▸ QUOTED TEXT
** Begin **

One of the best ways to manage WebRTC media servers for medium to large scale usage is by using cloud-based, on-demand scaling. Amazon Web Services (AWS) offers some of the best tools that can help you to scale your infrastructure demand. 

One of the distinguishing features of a cloud-based solution like AWS is that you pay only for the resources you use during your WebRTC sessions. So not only will you reduce costs, you will also increase speed and have the flexibility of changing your configuration with a simple API call. 

In this post, we take a look at how you can utilize AWS tools to create a pool of media servers that can be scaled on-demand, based on your application logic and your user load.

We will highlight these AWS services:

1. Amazon EC2 Auto Scaling
2. AWS Lambda
3. Amazon Route 53
4. Amazon Simple Notification Service

Why Is It Difficult to Scale Media Servers?

When it comes to on-demand scaling of media servers, one of the main problems is that each media server needs to be stateful. In other words, handled as a single entity. This makes the process of scaling in and out while using Elastic Load Balancer (ELB) different from what we are used to doing with web applications. 

The issue arises because for each WebRTC session/call, a set of media server(s) is selected to handle it. If you were to use a load balancer, as stated before, your traffic will be channeled randomly into each of the servers behind your pool and not necessarily into the server where the session lives. 

This can work fine with a fixed number of instances where you may specify routing rules. But as traffic increases, your media server pool will need to increase the number of instances, and also reduce them when it drops. This will make it hard for your load balancer to track which instances to use for a particular session. 

Another thing to consider is that users in a particular WebRTC session would need to connect to a given media server and establish a continuous connection until the end of the call or streaming session. This is a hard thing to achieve when using ELB.

How to Scale Media Servers Correctly

Here at WebRTC.ventures, we break down this problem in such a way that will allow you to enjoy AWS instance scaling capabilities and at the same time, also allow you to have control on when to scale up and when to scale down your media server pool based on your application needs. Let’s take a look at a flow that would allow you to achieve this.

First, you will need an AWS account. Once you have your account ready, let’s get started by preparing a few prerequisites as follows:

1. Create an AMI image that will be used by your Auto Scaling Group to spin up instances in your media server pool. 

Ensure you create your AMI image in the same region you will be deploying your media servers. If you want to deploy to multiple AWS regions, you will have to build AMI images for each of these regions.

One of the tools we recommend for building your AMI images is Packer by HashiCorp. Packer is configurable and can be used in a declarative format. This means that you can add it to your CI/CD pipeline and use variables to configure it for a particular build.

The AMI image you build will need the following:

• Install your media server of choice in the target operating system and configure it according to your needs. The media server installation steps can be found in their respective documentation i.e. for Janus Media Server you can build it from source as documented in the README.

• Configure the media server to be accessible using a webserver and an SSL certificate.

** End **

▸ RECORDED DATA
** Begin **

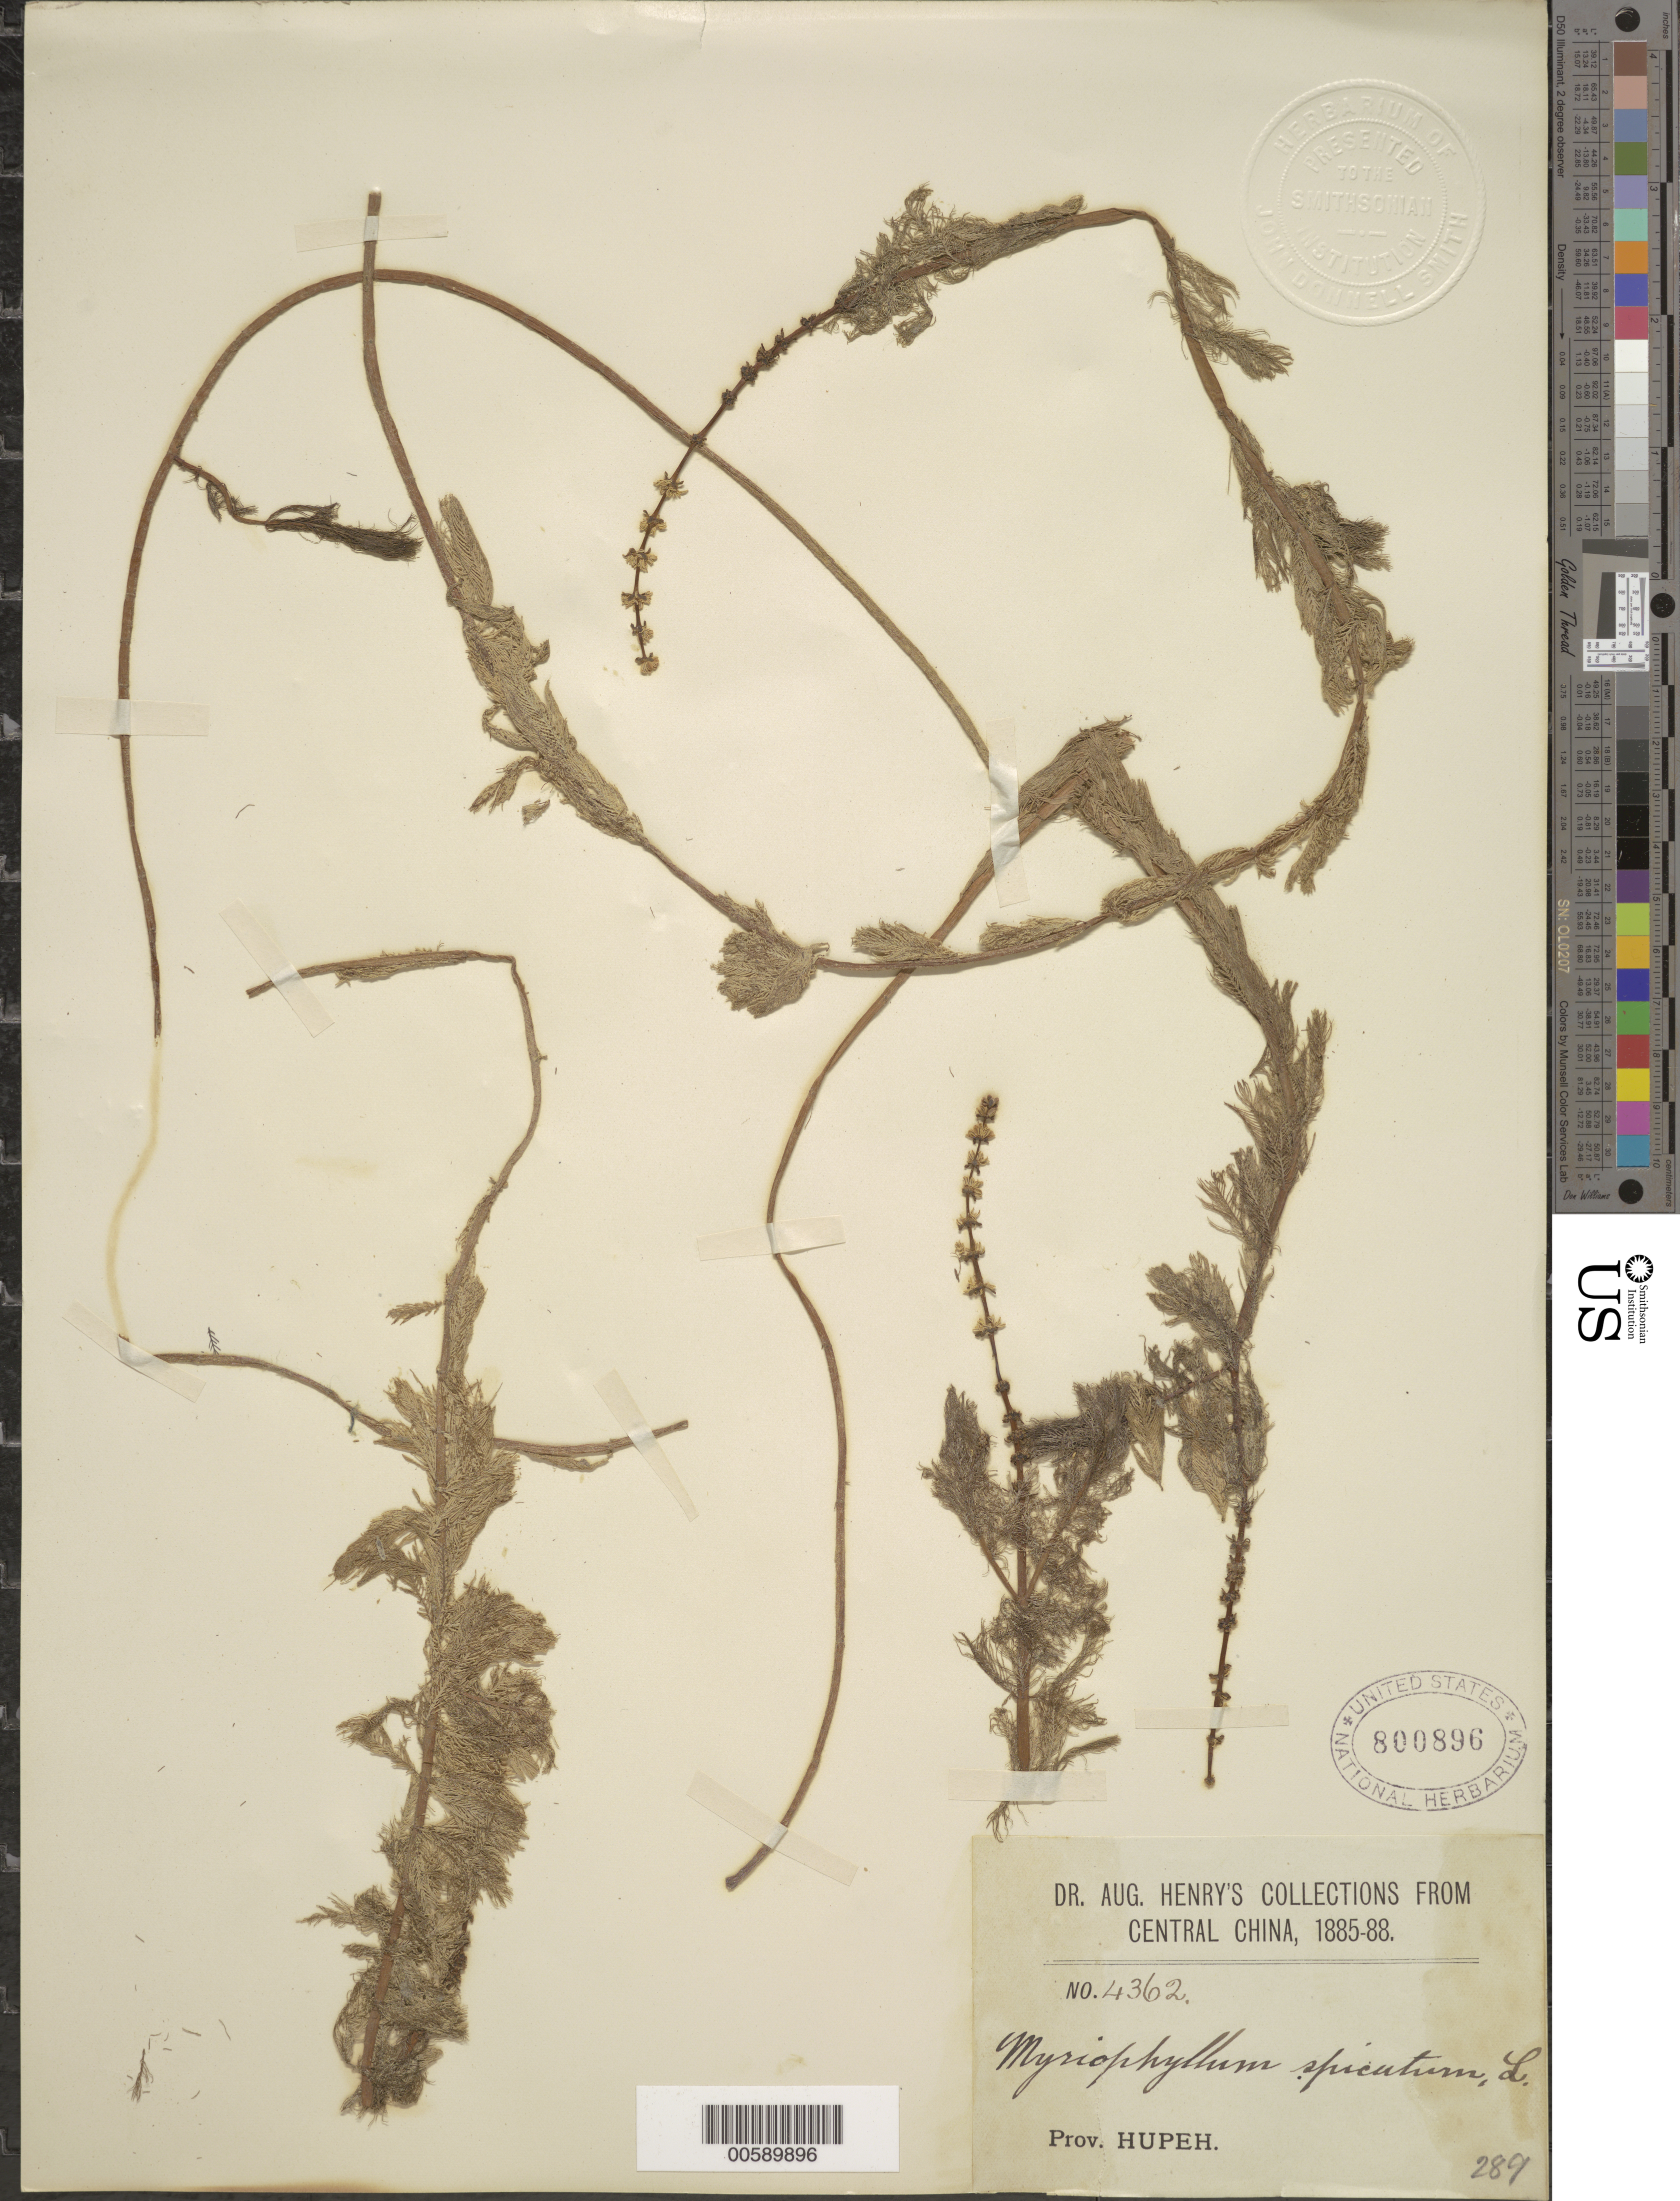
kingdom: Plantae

** End **

▸ TASK REQUIREMENTS
[a] Which tool does the WebRTC scaling article recommend for building AMI images?
[b] Do these statements agree with the WebRTC scaling article? Answer yes or no for each, quoting the deciding words. (i) A load balancer directs traffic to the server where the session lives. (ii) Deploying to multiple AWS regions requires building AMI images for each region. (iii) Janus Media Server can be built from source.
[c] Rewrite the WebRTC scaling article from "Why Is It Difficult" up to and including "the session lives.", changing "stateful" to "persistent".
The data plays no part here and can be set aside.

▸ OUTPUTS IN ORDER
[a] Packer by HashiCorp.

[b]
(i) No: "your traffic will be channeled randomly into each of the servers behind your pool and not necessarily into the server where the session lives"
(ii) Yes: "If you want to deploy to multiple AWS regions, you will have to build AMI images for each of these regions."
(iii) Yes: "for Janus Media Server you can build it from source as documented in the README"

[c]
Why Is It Difficult to Scale Media Servers?

When it comes to on-demand scaling of media servers, one of the main problems is that each media server needs to be persistent. In other words, handled as a single entity. This makes the process of scaling in and out while using Elastic Load Balancer (ELB) different from what we are used to doing with web applications. 

The issue arises because for each WebRTC session/call, a set of media server(s) is selected to handle it. If you were to use a load balancer, as stated before, your traffic will be channeled randomly into each of the servers behind your pool and not necessarily into the server where the session lives.